(Beginning of Input data)
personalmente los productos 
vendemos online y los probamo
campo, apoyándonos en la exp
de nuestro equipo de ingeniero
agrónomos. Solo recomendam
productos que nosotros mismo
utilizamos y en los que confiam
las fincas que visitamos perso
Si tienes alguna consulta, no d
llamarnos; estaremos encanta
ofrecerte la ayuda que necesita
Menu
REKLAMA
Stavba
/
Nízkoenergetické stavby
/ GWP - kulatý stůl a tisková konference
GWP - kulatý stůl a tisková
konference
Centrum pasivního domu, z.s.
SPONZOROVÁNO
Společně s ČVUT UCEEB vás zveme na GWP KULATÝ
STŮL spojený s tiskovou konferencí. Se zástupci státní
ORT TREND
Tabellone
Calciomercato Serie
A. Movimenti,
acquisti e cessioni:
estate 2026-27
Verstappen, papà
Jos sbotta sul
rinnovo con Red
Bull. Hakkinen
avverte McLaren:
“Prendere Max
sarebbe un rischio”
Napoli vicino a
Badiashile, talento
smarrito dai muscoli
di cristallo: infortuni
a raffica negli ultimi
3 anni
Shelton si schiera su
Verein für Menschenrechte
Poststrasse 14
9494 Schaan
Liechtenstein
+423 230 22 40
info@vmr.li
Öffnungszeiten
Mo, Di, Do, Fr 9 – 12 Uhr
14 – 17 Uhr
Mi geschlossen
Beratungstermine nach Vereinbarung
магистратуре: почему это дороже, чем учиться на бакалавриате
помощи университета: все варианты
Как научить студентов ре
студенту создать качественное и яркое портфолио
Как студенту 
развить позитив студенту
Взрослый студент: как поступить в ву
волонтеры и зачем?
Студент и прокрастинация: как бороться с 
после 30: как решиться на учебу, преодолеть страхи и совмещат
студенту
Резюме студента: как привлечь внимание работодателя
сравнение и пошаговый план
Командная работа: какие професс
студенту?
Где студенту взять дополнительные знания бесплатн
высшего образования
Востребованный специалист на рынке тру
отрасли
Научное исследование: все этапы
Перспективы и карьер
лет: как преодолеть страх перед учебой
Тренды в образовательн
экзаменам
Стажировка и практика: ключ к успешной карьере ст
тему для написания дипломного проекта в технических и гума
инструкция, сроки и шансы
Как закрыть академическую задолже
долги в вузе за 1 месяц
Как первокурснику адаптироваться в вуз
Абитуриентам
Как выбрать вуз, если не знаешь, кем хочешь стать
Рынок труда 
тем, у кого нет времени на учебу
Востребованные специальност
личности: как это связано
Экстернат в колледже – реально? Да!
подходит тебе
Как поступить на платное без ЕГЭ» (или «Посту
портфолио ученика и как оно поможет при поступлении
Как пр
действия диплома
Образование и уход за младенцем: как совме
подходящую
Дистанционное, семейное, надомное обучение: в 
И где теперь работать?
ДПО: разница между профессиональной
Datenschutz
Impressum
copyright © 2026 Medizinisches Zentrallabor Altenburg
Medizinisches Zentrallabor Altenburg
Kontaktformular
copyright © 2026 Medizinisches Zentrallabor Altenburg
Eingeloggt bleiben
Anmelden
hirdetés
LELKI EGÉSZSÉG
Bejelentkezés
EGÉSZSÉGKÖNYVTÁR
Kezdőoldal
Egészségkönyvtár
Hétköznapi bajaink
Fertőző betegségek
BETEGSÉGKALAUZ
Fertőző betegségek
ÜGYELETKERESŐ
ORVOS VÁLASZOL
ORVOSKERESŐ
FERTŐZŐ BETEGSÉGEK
(End of Input data)
Request
Looking at the data above, return every line from the one with "Как студенту" down to the one with "И где теперь работать?", exactly and inclusively.

Your response
Как студенту 
развить позитив студенту
Взрослый студент: как поступить в ву
волонтеры и зачем?
Студент и прокрастинация: как бороться с 
после 30: как решиться на учебу, преодолеть страхи и совмещат
студенту
Резюме студента: как привлечь внимание работодателя
сравнение и пошаговый план
Командная работа: какие професс
студенту?
Где студенту взять дополнительные знания бесплатн
высшего образования
Востребованный специалист на рынке тру
отрасли
Научное исследование: все этапы
Перспективы и карьер
лет: как преодолеть страх перед учебой
Тренды в образовательн
экзаменам
Стажировка и практика: ключ к успешной карьере ст
тему для написания дипломного проекта в технических и гума
инструкция, сроки и шансы
Как закрыть академическую задолже
долги в вузе за 1 месяц
Как первокурснику адаптироваться в вуз
Абитуриентам
Как выбрать вуз, если не знаешь, кем хочешь стать
Рынок труда 
тем, у кого нет времени на учебу
Востребованные специальност
личности: как это связано
Экстернат в колледже – реально? Да!
подходит тебе
Как поступить на платное без ЕГЭ» (или «Посту
портфолио ученика и как оно поможет при поступлении
Как пр
действия диплома
Образование и уход за младенцем: как совме
подходящую
Дистанционное, семейное, надомное обучение: в 
И где теперь работать?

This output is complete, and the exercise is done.